Injections for Frozen Shoulder
Frozen shoulder, also called adhesive capsulitis is a condition characterized by pain and loss of motion in shoulder joint. It commonly affects the left shoulder than right and occurs more often in women than men. The exact cause of frozen shoulder is not known. It is most commonly associated with diabetes and a few other endocrine diseases. The main symptoms include pain, stiffness, and decreased motion of the shoulder.
Frozen shoulder is a self-limiting disease and symptoms usually subside after a year. Treatment is aimed at pain control and restoration of motion.
The treatment of frozen shoulder requires a combination of non-steroidal anti-inflammatory medications, steroid injections, and physical therapy.
Cortisone injections: Cortisone injections are given directly into, or near to the shoulder joint. It reduces the inflammation within the frozen shoulder joint. Cortisone is a type of corticosteroid released by the adrenal gland in response to stress.
Cortisone is a potent anti-inflammatory medicine that can reduce inflammation, but is not pain reliever. Cortisone injections typically result in pain relief within a few days, which is because the inflammation diminishes. The effects may last for several weeks.
The most common side effect is a "cortisone flare". This is a condition where the injected cortisone crystallizes and causes a brief period of severe pain, that usually only lasts for a day or two. This is treated by application of ice to the injected area. Other side effects include whitening of the skin at the injection site, infection, a transient elevation in their blood sugar in patients with diabetes.

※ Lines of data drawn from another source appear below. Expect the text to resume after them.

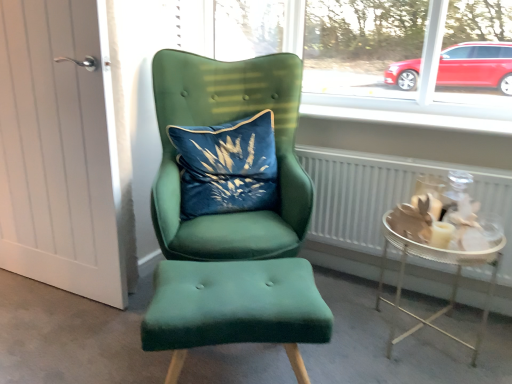
Question: Is white smooth window sill at upper center taller than velvet blue pillow at center?

Choices:
 (A) yes
 (B) no

Answer: (B)

Question: From a real-world perspective, is white smooth window sill at upper center positioned under velvet blue pillow at center based on gravity?

Choices:
 (A) yes
 (B) no

Answer: (B)

Question: Is white smooth window sill at upper center positioned far away from velvet blue pillow at center?

Choices:
 (A) yes
 (B) no

Answer: (B)

Question: Can you confirm if white smooth window sill at upper center is smaller than velvet blue pillow at center?

Choices:
 (A) yes
 (B) no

Arthroscopic capsular releases/manipulation
Arthroscopic capsular release and manipulation under anesthesia (MUA) are the surgical procedures performed to treat the frozen shoulder. Frozen shoulder, also called adhesive capsulitis is a condition characterized by pain and loss of motion in shoulder joint.

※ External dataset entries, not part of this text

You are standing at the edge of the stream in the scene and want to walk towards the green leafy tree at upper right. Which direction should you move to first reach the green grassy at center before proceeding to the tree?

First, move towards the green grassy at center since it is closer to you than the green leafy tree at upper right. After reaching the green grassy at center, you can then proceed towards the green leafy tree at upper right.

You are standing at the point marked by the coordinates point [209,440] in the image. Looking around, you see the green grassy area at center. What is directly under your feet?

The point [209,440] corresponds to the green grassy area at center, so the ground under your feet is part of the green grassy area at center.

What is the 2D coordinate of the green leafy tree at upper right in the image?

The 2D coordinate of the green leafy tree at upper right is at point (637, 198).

This procedure is extremely useful in cases of frozen shoulder that do not respond to therapy and rehabilitation. The aim of the surgery is to decrease pain, reduce the recovery time and help to gain full range of movement.
A manipulation under anesthesia (MUA) is most commonly indicated in patients with simple frozen shoulder. This procedure is performed with the patient sedated under anesthesia. Your surgeon moves the shoulder through a range of motion which causes the capsule and scar tissue to stretch or tear. Thus, the tight capsule is released allowing increased range of motion. The procedure involves freeing the shoulder by manipulation and does not involve any incisions.

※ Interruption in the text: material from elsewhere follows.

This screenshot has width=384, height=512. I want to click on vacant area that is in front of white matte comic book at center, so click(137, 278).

Arthroscopic capsular release is a keyhole surgery that involves the release of the tight, constricted capsule. During the procedure 2 to 3 holes are made in the shoulder. The thickened, swollen abnormal capsule tissue is cut and removed using a special radiofrequency thermal probe. It is an effective treatment for most people with stiff shoulder after injury, trauma, or fracture, and diabetes.
Following capsular release, immediate rehabilitation is necessary to prevent the recurrence of frozen shoulder. The aim of the rehabilitation is to reduce pain and to restore full range of motion.
- Pain medications are recommended to control pain
- Following these procedures regular exercises need to be done in order to achieve full range of motion
- If you feel comfortable and have good range of movement, you can begin driving 1 week after your surgery
- Returning to work depends on the nature of your work. If you are in a sedentary job you may be able to return as early as 1 week after surgery but if your job requires heavy lifting or using your arm at shoulder height, it may take longer time to return to your work
- Full range of motion is achieved at 4 - 6 weeks
An appointment with the physiotherapist will be arranged in the first week following your surgery. The amount of exercises you require will depend on your progress.